■ **Input data**:
BEGIN

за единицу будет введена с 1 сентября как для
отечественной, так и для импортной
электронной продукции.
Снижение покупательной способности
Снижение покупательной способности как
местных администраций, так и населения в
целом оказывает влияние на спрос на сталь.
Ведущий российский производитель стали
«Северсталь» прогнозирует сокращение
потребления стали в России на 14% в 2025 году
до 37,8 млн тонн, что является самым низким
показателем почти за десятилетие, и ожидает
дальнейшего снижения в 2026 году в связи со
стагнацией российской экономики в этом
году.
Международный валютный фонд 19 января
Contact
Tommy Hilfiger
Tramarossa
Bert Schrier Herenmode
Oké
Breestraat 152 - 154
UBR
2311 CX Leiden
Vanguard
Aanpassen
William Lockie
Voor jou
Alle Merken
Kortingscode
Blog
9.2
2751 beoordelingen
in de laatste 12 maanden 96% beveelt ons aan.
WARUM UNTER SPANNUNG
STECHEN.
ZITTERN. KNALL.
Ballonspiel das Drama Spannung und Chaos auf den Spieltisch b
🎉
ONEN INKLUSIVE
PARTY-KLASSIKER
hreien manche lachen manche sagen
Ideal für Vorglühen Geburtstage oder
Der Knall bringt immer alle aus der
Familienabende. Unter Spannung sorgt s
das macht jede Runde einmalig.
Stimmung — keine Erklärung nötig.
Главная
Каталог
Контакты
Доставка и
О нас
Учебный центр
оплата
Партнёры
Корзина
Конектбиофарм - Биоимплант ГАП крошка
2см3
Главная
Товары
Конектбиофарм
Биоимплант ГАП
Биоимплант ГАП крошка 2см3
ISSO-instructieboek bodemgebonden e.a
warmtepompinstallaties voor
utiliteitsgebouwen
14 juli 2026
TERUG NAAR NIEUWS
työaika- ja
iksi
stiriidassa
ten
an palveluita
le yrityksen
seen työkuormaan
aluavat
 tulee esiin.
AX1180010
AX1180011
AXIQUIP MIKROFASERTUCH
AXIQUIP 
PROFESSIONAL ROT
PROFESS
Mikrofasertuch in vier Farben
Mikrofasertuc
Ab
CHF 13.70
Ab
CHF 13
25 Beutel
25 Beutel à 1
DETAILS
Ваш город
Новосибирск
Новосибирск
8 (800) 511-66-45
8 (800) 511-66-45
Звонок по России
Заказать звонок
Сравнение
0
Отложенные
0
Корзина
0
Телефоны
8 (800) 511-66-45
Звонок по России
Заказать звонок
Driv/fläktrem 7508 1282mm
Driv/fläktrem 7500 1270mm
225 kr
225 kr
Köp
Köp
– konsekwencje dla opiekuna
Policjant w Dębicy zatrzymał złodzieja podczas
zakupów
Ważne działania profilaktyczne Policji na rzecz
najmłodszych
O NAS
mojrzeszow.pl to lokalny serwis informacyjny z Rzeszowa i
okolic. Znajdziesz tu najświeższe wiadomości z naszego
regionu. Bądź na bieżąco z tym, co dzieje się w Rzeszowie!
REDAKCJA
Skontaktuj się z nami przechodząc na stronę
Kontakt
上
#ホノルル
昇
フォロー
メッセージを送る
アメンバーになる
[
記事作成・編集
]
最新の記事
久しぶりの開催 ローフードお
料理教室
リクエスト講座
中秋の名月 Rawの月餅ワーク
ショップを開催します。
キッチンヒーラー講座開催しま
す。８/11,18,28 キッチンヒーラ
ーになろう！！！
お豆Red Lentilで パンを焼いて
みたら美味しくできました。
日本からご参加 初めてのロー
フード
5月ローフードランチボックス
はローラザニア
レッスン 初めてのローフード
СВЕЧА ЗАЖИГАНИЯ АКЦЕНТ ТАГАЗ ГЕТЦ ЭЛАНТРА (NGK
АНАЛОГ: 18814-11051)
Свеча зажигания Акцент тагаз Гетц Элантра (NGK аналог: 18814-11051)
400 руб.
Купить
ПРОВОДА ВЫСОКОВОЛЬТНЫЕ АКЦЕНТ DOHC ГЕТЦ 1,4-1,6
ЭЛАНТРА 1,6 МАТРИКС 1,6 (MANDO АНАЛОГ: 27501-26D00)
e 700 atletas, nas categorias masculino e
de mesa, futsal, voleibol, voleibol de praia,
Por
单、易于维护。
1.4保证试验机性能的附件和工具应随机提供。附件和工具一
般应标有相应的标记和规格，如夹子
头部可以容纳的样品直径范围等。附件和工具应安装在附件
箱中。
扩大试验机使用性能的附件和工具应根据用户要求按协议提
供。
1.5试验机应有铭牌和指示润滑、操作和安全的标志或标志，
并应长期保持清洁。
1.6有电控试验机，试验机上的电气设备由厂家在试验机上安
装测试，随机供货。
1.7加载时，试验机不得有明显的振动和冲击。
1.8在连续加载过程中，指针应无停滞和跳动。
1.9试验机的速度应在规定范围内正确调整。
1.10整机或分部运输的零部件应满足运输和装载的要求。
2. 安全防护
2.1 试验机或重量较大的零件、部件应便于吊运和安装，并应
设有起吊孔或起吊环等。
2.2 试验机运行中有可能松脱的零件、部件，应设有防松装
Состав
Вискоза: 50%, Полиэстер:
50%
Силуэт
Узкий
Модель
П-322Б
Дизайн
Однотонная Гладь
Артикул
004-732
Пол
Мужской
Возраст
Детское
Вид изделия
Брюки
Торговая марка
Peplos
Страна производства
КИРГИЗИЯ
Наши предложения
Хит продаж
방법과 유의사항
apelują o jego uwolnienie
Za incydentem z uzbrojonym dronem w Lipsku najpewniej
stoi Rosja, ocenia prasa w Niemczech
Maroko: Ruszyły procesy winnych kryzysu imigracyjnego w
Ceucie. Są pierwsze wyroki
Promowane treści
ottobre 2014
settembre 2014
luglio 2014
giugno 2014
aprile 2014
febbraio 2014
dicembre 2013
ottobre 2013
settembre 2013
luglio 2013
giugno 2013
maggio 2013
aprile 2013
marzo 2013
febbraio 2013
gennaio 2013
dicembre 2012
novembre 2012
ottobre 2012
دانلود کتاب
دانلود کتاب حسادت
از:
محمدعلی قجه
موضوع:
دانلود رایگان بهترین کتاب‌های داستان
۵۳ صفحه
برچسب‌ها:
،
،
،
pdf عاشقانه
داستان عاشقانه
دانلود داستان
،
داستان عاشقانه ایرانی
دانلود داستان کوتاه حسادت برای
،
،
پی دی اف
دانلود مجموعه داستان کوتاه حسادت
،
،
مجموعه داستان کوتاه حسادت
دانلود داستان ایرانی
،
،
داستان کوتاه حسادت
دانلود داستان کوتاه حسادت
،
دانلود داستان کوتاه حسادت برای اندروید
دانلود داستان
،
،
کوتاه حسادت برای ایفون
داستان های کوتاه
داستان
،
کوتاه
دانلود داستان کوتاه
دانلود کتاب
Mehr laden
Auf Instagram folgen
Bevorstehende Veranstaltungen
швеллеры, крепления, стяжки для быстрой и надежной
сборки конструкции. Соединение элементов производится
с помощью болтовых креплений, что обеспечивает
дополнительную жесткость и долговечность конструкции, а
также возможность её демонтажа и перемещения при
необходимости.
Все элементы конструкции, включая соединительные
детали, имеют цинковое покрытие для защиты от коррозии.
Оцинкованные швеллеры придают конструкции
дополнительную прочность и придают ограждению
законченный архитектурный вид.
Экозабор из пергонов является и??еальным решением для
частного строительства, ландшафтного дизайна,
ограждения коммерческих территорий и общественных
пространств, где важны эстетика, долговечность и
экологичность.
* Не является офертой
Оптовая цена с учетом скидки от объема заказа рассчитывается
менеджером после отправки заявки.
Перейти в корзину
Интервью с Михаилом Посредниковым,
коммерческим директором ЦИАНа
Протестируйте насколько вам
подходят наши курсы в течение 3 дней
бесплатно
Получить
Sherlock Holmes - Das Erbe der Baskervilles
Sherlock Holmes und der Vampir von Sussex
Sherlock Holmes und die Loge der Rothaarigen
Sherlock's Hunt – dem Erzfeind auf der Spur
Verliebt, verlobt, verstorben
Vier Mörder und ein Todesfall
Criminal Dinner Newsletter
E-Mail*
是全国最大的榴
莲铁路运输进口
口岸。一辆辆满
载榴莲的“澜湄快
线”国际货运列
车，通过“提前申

END

■ **The task**:
In the material from its first line through the line with "in de laatste 12 maanden 96% beveelt ons aan.", change "Blog" to "Nieuws" and give those lines back with nothing else altered.

■ **Answer**:
за единицу будет введена с 1 сентября как для
отечественной, так и для импортной
электронной продукции.
Снижение покупательной способности
Снижение покупательной способности как
местных администраций, так и населения в
целом оказывает влияние на спрос на сталь.
Ведущий российский производитель стали
«Северсталь» прогнозирует сокращение
потребления стали в России на 14% в 2025 году
до 37,8 млн тонн, что является самым низким
показателем почти за десятилетие, и ожидает
дальнейшего снижения в 2026 году в связи со
стагнацией российской экономики в этом
году.
Международный валютный фонд 19 января
Contact
Tommy Hilfiger
Tramarossa
Bert Schrier Herenmode
Oké
Breestraat 152 - 154
UBR
2311 CX Leiden
Vanguard
Aanpassen
William Lockie
Voor jou
Alle Merken
Kortingscode
Nieuws
9.2
2751 beoordelingen
in de laatste 12 maanden 96% beveelt ons aan.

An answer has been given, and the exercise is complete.